Les Soviétiques ne se focalisent pas sur un des éléments du système, mais sur la mise hors de combat de l’ensemble. Pour cela, il faut isoler les différents éléments les uns des autres, le front de l’arrière, séparer les unités du front les unes des autres… Pénétrer le dispositif ennemi en profondeur par l’introduction au moment opportun de chars qui vont s’enfoncer dans ses lignes jusqu’aux objectifs fixés, à la rencontre des troupes aéroportées. Les Soviétiques sont également passés maîtres dans l’art de la Maskirovka qui permet de dissimuler ses préparatifs pour mieux surprendre l’ennemi en l’attaquant là où il ne s’y attend pas.

Les purges staliniennes éliminèrent les brillants penseurs soviétiques. Mais l’art opératif reprit corps au fur et à mesure du conflit. L’apprentissage fut rude, mais en 1945, plus que la supériorité matérielle, c’est la doctrine d’emploi qui explique l’ampleur des succès soviétiques. L’organisation des armées combinées, la création d’armées de tanks spécialement destinées à opérer dans la profondeur du dispositif adverse, tout répond à ce souci de mettre en pratique ces théories.
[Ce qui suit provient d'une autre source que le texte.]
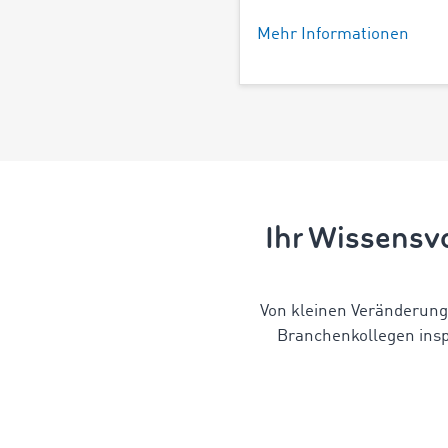
Mehr Informationen
Ihr Wissensvo
Von kleinen Veränderung
Branchenkollegen insp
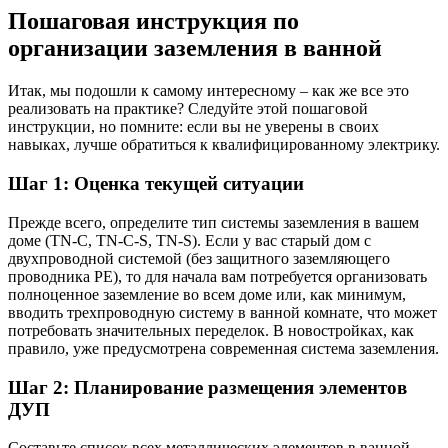
Пошаговая инструкция по
организации заземления в ванной
Итак, мы подошли к самому интересному – как же все это
реализовать на практике? Следуйте этой пошаговой
инструкции, но помните: если вы не уверены в своих
навыках, лучше обратиться к квалифицированному электрику.
Шаг 1: Оценка текущей ситуации
Прежде всего, определите тип системы заземления в вашем
доме (TN-C, TN-C-S, TN-S). Если у вас старый дом с
двухпроводной системой (без защитного заземляющего
проводника PE), то для начала вам потребуется организовать
полноценное заземление во всем доме или, как минимум,
вводить трехпроводную систему в ванной комнате, что может
потребовать значительных переделок. В новостройках, как
правило, уже предусмотрена современная система заземления.
Шаг 2: Планирование размещения элементов
ДУП
Составьте список всех металлических элементов в ванной,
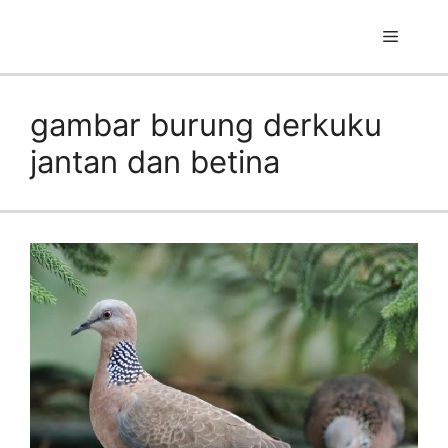
Skip
to
Menu
content
gambar burung derkuku
jantan dan betina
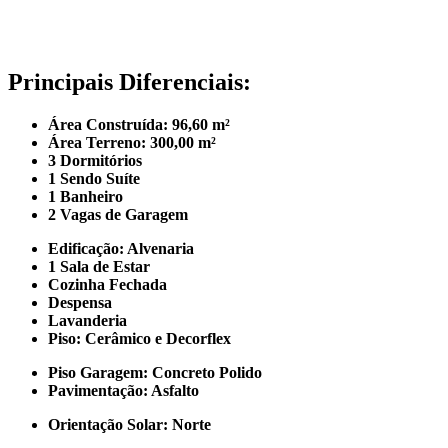
Principais Diferenciais:
Área Construída: 96,60 m²
Área Terreno: 300,00 m²
3 Dormitórios
1 Sendo Suíte
1 Banheiro
2 Vagas de Garagem
Edificação: Alvenaria
1 Sala de Estar
Cozinha Fechada
Despensa
Lavanderia
Piso: Cerâmico e Decorflex
Piso Garagem: Concreto Polido
Pavimentação: Asfalto
Orientação Solar: Norte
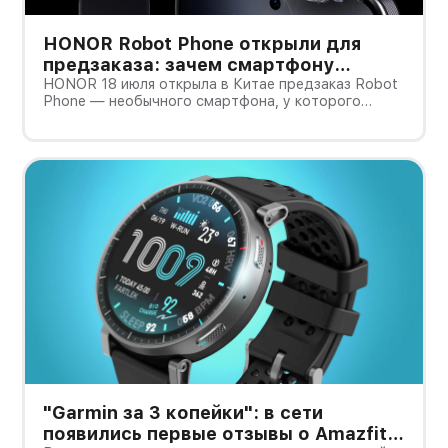
HONOR Robot Phone открыли для
предзаказа: зачем смартфону
камера на роботизированной руке
HONOR 18 июля открыла в Китае предзаказ Robot
Phone — необычного смартфона, у которого
основная камера выдвигается из корпуса на
миниатюрном механическом подвесе. Это уже не
очередной выставочный прототип: компания
начала собирать заявки перед коммерчески
"Garmin за 3 копейки": в сети
появились первые отзывы о Amazfit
Seul l’emploi des forces aéroportées n’est pas maîtrisé et donc pas utilisé.

Cet art opérationnel n’a pas disparu avec l’Union soviétique, il inspira largement les plans de l’offensive américaine lors de la première guerre du Golfe.

En conclusion

Un ouvrage qui fait date dans l’histoire militaire (accessible en français) de la Seconde guerre mondiale. On peut certes regretter que l’auteur ait puisé une grande partie de ses informations dans les travaux des historiens militaires spécialistes du conflit et non dans les sources. Mais la plupart de ceux-ci ne sont malheureusement pas traduits. On peut également discuter certaines des hypothèses émises sur des décisions politiques et militaires.
Il n’empêche que la lecture de l’ouvrage de Jean Lopez se révèle indispensable à tout lecteur intéressé par la période. La structure de l’ouvrage, la présence de nombreux tableaux et cartes, permettent d’avoir une vision d’ensemble des derniers moments de la guerre à l’Est. L’auteur accompagne son ouvrage d’une bibliographie commentée fort utile à ceux qui veulent approfondir un aspect particulier. Surtout, la manière l’auteur présente et analyse l’art opérationnel soviétique et sa mise en œuvre justifie la lecture de cet ouvrage, bien plus que celle du Beevor sur Berlin.